L’ordonnance devait, pour acquérir valeur législative, être ratifiée par le Parlement. L’élaboration de la loi de ratification a été l’occasion de clarifier certains points demeurés obscurs et de rectifier quelques erreurs de rédaction. De manière plus surprenante, certains parlementaires se sont saisi du processus législatif pour tenter d’opérer des modifications de fond, prenant parfois le contrepied du texte de l’ordonnance.

Députés et sénateurs ont, au fil des mois, opéré un rapprochement de leurs positions, les projets adoptés en décembre 2017 par chacune des assemblées étant encore assez éloignés. Une commission mixte paritaire a été nécessaire pour aplanir les dernières difficultés (on songe notamment à la révision judiciaire pour imprévision, qui a cristallisé les oppositions).

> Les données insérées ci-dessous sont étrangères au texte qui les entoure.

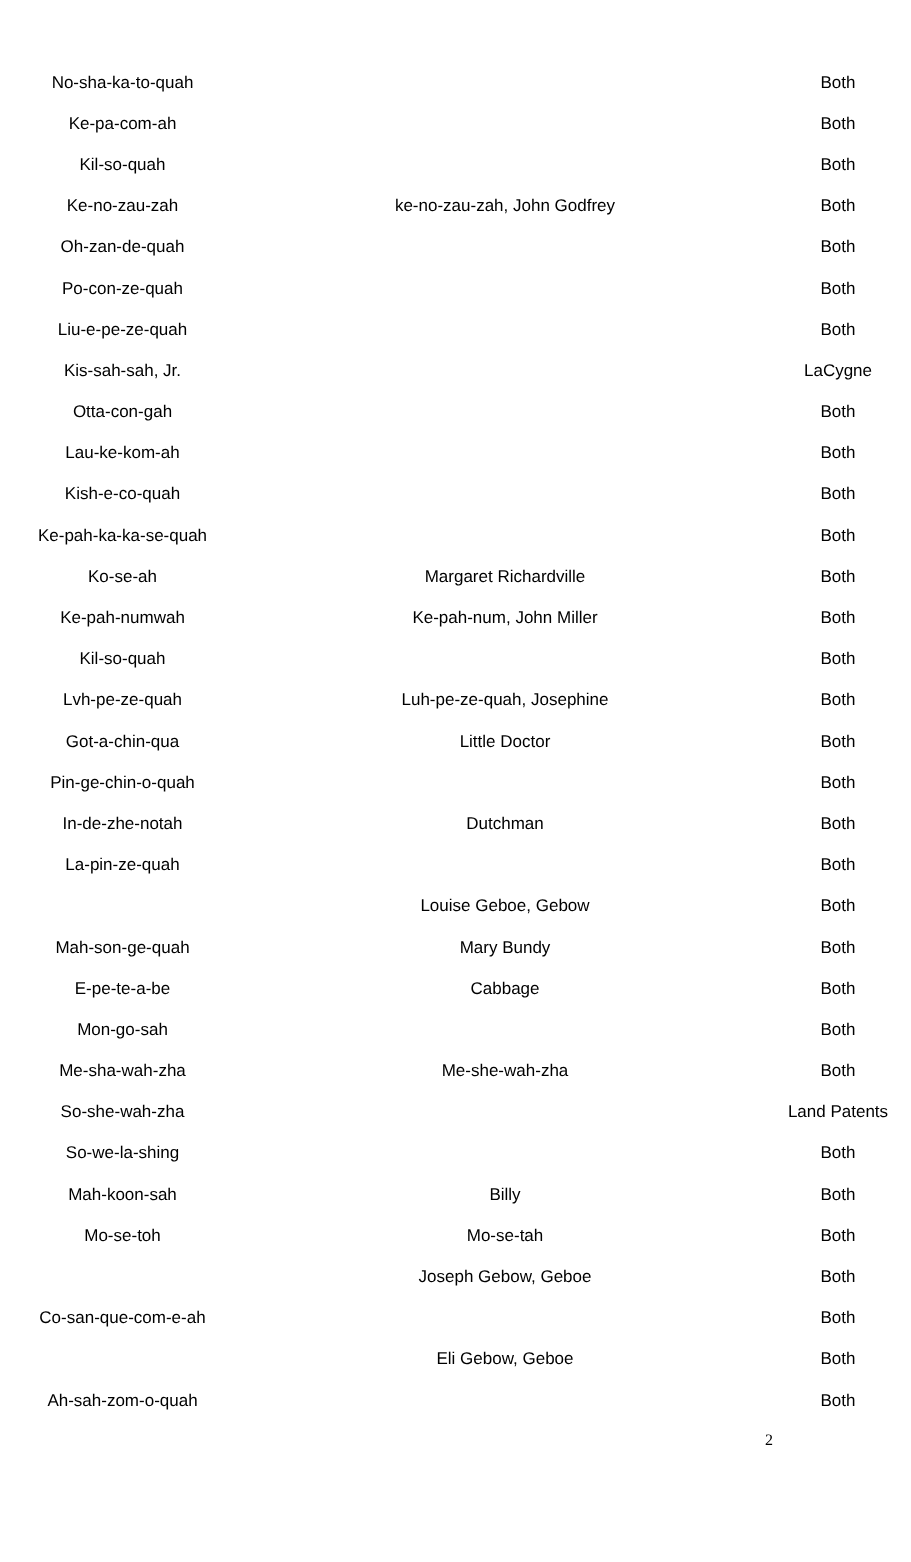| No-sha-ka-to-quah | | Both |
| Ke-pa-com-ah | | Both |
| Kil-so-quah | | Both |
| Ke-no-zau-zah | ke-no-zau-zah, John Godfrey | Both |
| Oh-zan-de-quah | | Both |
| Po-con-ze-quah | | Both |
| Liu-e-pe-ze-quah | | Both |
| Kis-sah-sah, Jr. | | LaCygne |
| Otta-con-gah | | Both |
| Lau-ke-kom-ah | | Both |
| Kish-e-co-quah | | Both |
| Ke-pah-ka-ka-se-quah | | Both |
| Ko-se-ah | Margaret Richardville | Both |
| Ke-pah-numwah | Ke-pah-num, John Miller | Both |
| Kil-so-quah | | Both |
| Lvh-pe-ze-quah | Luh-pe-ze-quah, Josephine | Both |
| Got-a-chin-qua | Little Doctor | Both |
| Pin-ge-chin-o-quah | | Both |
| In-de-zhe-notah | Dutchman | Both |
| La-pin-ze-quah | | Both |
| | Louise Geboe, Gebow | Both |
| Mah-son-ge-quah | Mary Bundy | Both |
| E-pe-te-a-be | Cabbage | Both |
| Mon-go-sah | | Both |
| Me-sha-wah-zha | Me-she-wah-zha | Both |
| So-she-wah-zha | | Land Patents |
| So-we-la-shing | | Both |
| Mah-koon-sah | Billy | Both |
| Mo-se-toh | Mo-se-tah | Both |
| | Joseph Gebow, Geboe | Both |
| Co-san-que-com-e-ah | | Both |
| | Eli Gebow, Geboe | Both |
| Ah-sah-zom-o-quah | | Both |
2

Finalement, le Palais Bourbon a adopté le texte le 22 mars, le Luxembourg le 11 avril. La richesse du travail en commission a démontré s’il en était besoin que, foin d’une ratification sèche, le Parlement n’est point chambre d’enregistrement.

Quels sont les principales innovations ?

Il est bien difficile de prétendre à l’exhaustivité. Les changements opérés par la loi de ratification sont au nombre de 25. On s’en tiendra donc aux plus importants.

Le contrat d’adhésion est redéfini. Alors que l’article 1110 ancien (si l’on ose dire, celui de 2016) faisait du contrat d’adhésion celui « dont les conditions générales, soustraites à la négociation, sont déterminées à l’avance par l’une des parties », le nouveau texte voit dans le contrat d’adhésion celui « qui comporte un ensemble de clauses non négociables, déterminées à l’avance par l’une des parties ». Exit le critère des conditions générales. Exit également la proposition des députés de cantonner le contrat d’adhésion aux contrats de masse. La définition nouvelle du contrat d’adhésion paraît encore bien large.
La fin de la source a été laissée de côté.